Nowicki i Mlynkova rozstali się z hukiem. Teraz zaprasza ją do swojego domu w Albanii
Łukasz Nowicki i Halina Mlynkova przez dziewięć lat tworzyli jedną z najbardziej lubianych par w polskim show-biznesie. Ich sielanka zakończyła się jednak w 2012 roku w niezbyt przyjemnej atmosferze. Wygląda na to, że teraz nagle nadeszła zmiana.
05.09.2024 12:51
Łukasz Nowicki, znakomity aktor i prezenter, oraz Halina Mlynkova, utalentowana wokalistka, poznali się ponad 20 lat temu. Oboje byli młodzi, ambitni i z sukcesami na koncie. Para zakochała się w sobie, a w 2003 roku wzięła ślub. Trzy lata później powitali na świecie swojego jedynego syna – Piotra.

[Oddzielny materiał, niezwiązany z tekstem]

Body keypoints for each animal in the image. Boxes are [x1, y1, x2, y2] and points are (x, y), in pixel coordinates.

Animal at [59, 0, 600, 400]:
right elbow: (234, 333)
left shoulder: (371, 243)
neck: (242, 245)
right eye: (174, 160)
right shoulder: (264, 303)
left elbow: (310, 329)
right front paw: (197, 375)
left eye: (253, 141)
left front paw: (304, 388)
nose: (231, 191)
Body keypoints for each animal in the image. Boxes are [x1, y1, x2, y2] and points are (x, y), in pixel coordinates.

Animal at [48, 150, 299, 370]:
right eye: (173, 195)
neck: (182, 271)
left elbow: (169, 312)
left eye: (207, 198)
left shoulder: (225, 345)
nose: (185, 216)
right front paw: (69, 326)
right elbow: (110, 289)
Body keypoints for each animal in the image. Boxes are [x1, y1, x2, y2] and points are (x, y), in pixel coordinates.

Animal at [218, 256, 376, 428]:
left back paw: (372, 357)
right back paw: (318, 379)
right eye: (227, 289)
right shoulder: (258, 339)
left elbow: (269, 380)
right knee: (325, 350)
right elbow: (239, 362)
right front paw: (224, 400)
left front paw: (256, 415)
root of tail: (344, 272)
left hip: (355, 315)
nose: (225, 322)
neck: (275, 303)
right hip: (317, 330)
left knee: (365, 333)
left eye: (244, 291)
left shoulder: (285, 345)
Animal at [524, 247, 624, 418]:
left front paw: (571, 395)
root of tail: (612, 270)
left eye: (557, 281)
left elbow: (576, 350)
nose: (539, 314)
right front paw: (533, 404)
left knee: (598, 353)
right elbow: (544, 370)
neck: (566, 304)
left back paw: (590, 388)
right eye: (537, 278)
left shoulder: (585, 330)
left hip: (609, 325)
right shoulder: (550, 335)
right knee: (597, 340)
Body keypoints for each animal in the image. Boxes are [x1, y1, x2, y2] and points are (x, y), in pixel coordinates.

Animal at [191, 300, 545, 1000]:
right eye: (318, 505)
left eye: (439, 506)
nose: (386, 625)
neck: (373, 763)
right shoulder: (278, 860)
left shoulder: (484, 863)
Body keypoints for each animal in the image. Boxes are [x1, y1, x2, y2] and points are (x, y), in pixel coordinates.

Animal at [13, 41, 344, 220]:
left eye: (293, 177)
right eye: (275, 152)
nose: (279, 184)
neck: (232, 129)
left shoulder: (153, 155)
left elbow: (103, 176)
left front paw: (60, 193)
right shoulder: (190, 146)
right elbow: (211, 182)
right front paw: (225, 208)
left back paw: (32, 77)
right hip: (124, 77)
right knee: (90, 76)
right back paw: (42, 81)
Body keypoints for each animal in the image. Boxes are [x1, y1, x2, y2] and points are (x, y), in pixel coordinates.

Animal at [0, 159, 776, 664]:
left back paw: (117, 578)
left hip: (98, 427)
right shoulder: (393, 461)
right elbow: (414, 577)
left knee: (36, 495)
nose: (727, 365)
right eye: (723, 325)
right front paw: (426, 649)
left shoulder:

Dalsza część artykułu pod materiałem wideo
Związek Łukasza Nowickiego z Haliną Mlynkovą
Halina i Łukasz tworzyli zgrany duet, a ich osobowości przyciągały media. Pojawiali się razem na ściankach i sprawiali wrażenie, że wszystko u nich działa tak, jak należy. Oboje wspierali się nawzajem w swoich zawodowych przedsięwzięciach, współpracowali ze sobą. Nic nie wskazywało na to, że ich związek się wypala.
Mimo to coś zaczęło się nimi psuć. Problemy między nimi miały być wynikiem nagromadzenia obowiązków zawodowych i presji publicznej. Mimo starań, z czasem zaczęło być widać, że ich relacja nie jest tak silna jak na początku. Ich małżeństwo rozpadło się po 9 latach. Wtedy to Halina wraz z synem Piotrem wyprowadziła się do Czech. Prezenter miał ograniczony kontakt z synem, a kontakty z Haliną wydawały się napięte.
Mlynkowa i Nowicki odnowili znajomość?
Nic nie wskazywało na to, że Łukasz i Halina będą jeszcze mieli poprawne relacje. Wygląda na to, że tak się jednak stało. Kiedy Piotr wrócił do Polski, by studiować, Łukasz Nowicki zaczął ponownie częściej widywać syna. To z pewnością przełożyło się na relację z matką chłopca. Jak się okazuje, Nowicki wraz z nową wybranką, zaczęli zapraszać byłą żonę prezentera na spotkania w swoim nowym domu w Albanii.
Kiedy Łukasz i Olga przygotowywali listę swoich gości, dla obojga było oczywiste, że nie może na niej zabraknąć byłej żony. Nie miał wątpliwości, że Halina powinna móc przyjeżdżać do Albanii, kiedy tylko będzie miała na to ochotę. Bo przeszłość zostawili za sobą i towarzyszą im bardzo pozytywne emocje. Łukasz ma świadomość, że takie spotkanie byłoby ważne także dla ich syna Piotra, który zawsze chciał widzieć rodziców szczęśliwych i uśmiechniętych - podaje Życie na Gorąco.